The Mexican peso bounced further Wednesday after the Bank of Mexico raised its overnight interest rate to 3.75 percent, according to The Wall Street Journal.
The currency rose as much as 5 percent. The U.S. dollar was last down 3.29 percent against the peso.
The move came after reports that Mexico's central bank intervened directly in the forex market, as part of an aggressive new program. Two central bank sources said on the major policy shift was to support the peso, which plunged to fresh lows in recent weeks.
The peso is currently down about 6.5 percent against the dollar year-to-date.

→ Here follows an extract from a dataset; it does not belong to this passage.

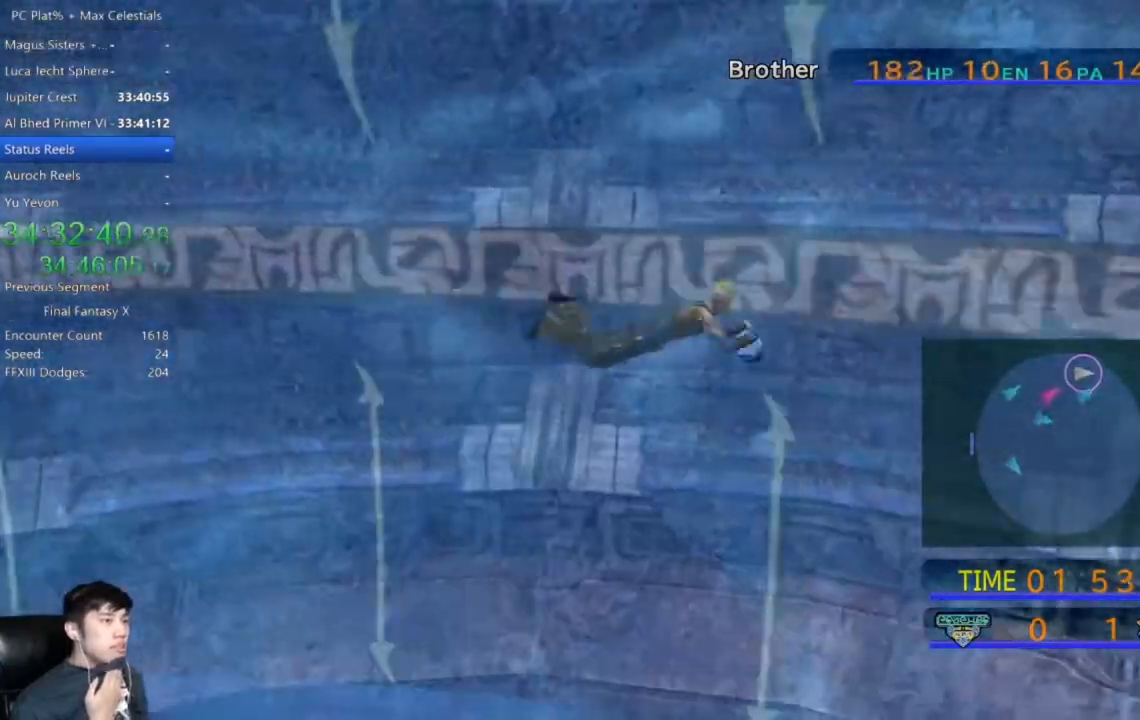
{"buttons": [], "left_stick": "right", "right_stick": "center", "events": []}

"We are calling the banks to ask them for prices directly and selling them dollars to the financial institutions that give us a price," a central bank source told Reuters. "It is through phone calls to brokers that we are selling dollars to the market."

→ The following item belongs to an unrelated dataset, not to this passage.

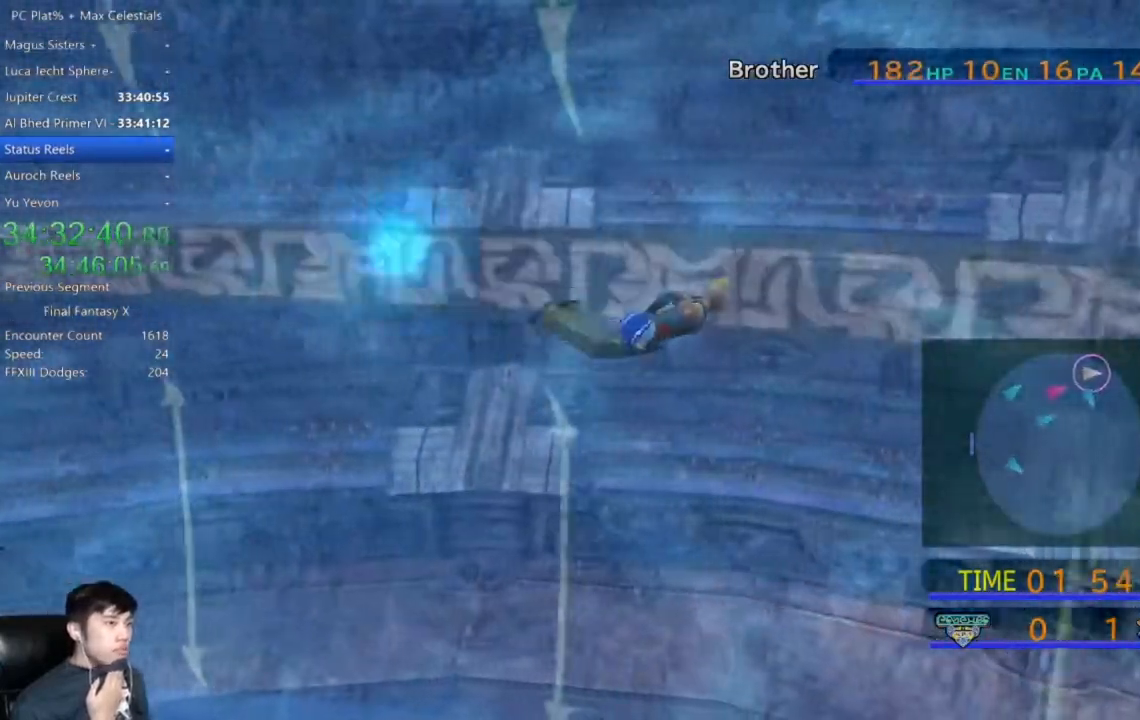
{"buttons": [], "left_stick": "right", "right_stick": "center", "events": []}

Mexico is committed to a freely-floating exchange rate and usually refrains from opting for more direct forms of intervention used by other emerging market economies.

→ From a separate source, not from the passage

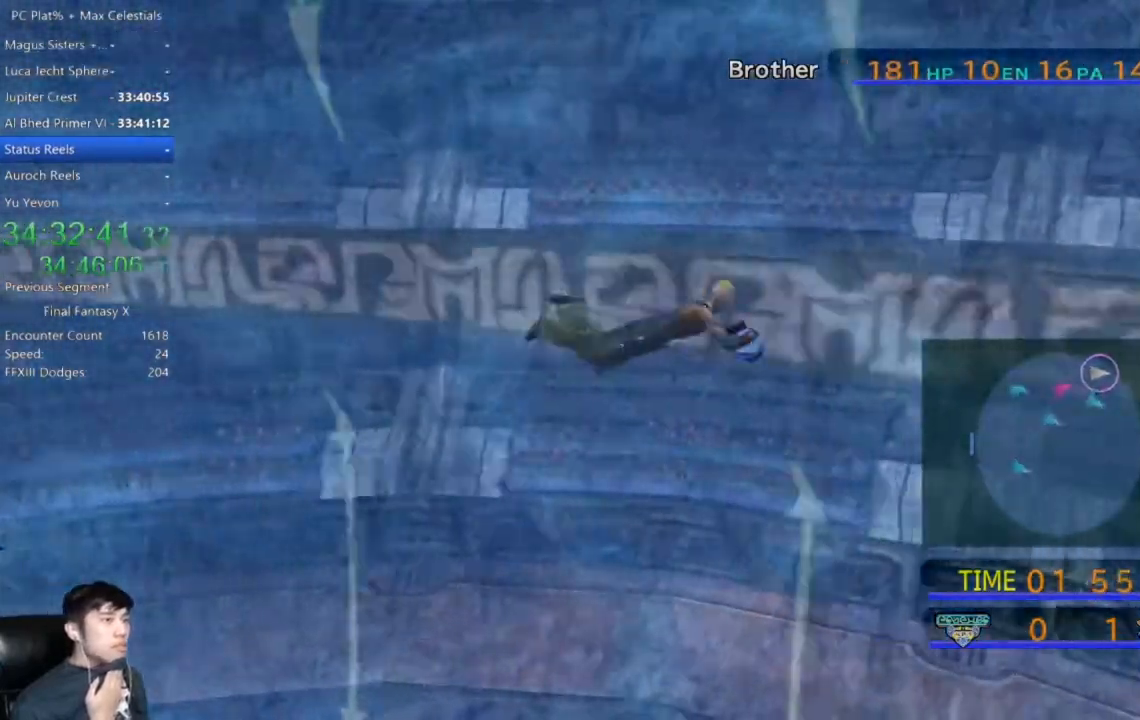
{"buttons": [], "left_stick": "right", "right_stick": "center", "events": []}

Meanwhile, the yen gave up gains on Wednesday as oil prices and stock markets in Europe ticked higher, removing some of the appeal of the safe-haven Japanese currency.
Earlier, the yen had strengthened as Asian stock markets fell and oil prices slipped. In addition, China fixed a softer mid-point for the onshore yuan, a factor that weighed on riskier emerging market currencies and growth-linked currencies like the Australian dollar.
"We expect the dollar to trade between 112-114 yen, with the market cautious about driving it towards 110 yen, as that could spark off talk of intervention by the Japanese authorities," said Yujiro Goto, a currency strategist at Nomura.
The dollar tumbled below 111 yen last week, a 16-month low, after stocks and commodities plunged and expectations faded for another interest rate increase by the Federal Reserve. It rebounded as risk aversion subsided but remained vulnerable to swings in oil prices.
Oil prices rose as efforts to freeze production levels and ease a global glut turned to Iran, after a lackluster response to Tuesday's deal between Saudi Arabia and Russia. That rise in oil helped European stock markets, although risk sentiment was at best fragile amid concern global growth was slowing.
Nomura's Goto said risk sentiment would dictate direction for now, and traders would be watching U.S. housing and industrial production data and the minutes of the Fed's January policy meeting later in the day for cues.
Over the next month, though, a focal point for the dollar against the yen is the possibility of more monetary stimulus by the Bank of Japan, said Tan Teck Leng, FX strategist for UBS's Wealth Management in Singapore.
"The very reason why they decided to adopt negative rates in January, when dollar/yen was at 118, is because they wanted to encourage wage growth in 'shunto' taking place this month and next month," Tan said, referring to wage negotiations in Japan.
If the dollar is stuck near current levels against the yen by the time of the BoJ's policy meeting on March 14-15, the central bank might adopt further stimulus, Tan said.
The sterling edged up from a two-week low against the dollar after mixed data from the UK labor market showed wage growth slowing but the number of people in employment reaching a record high.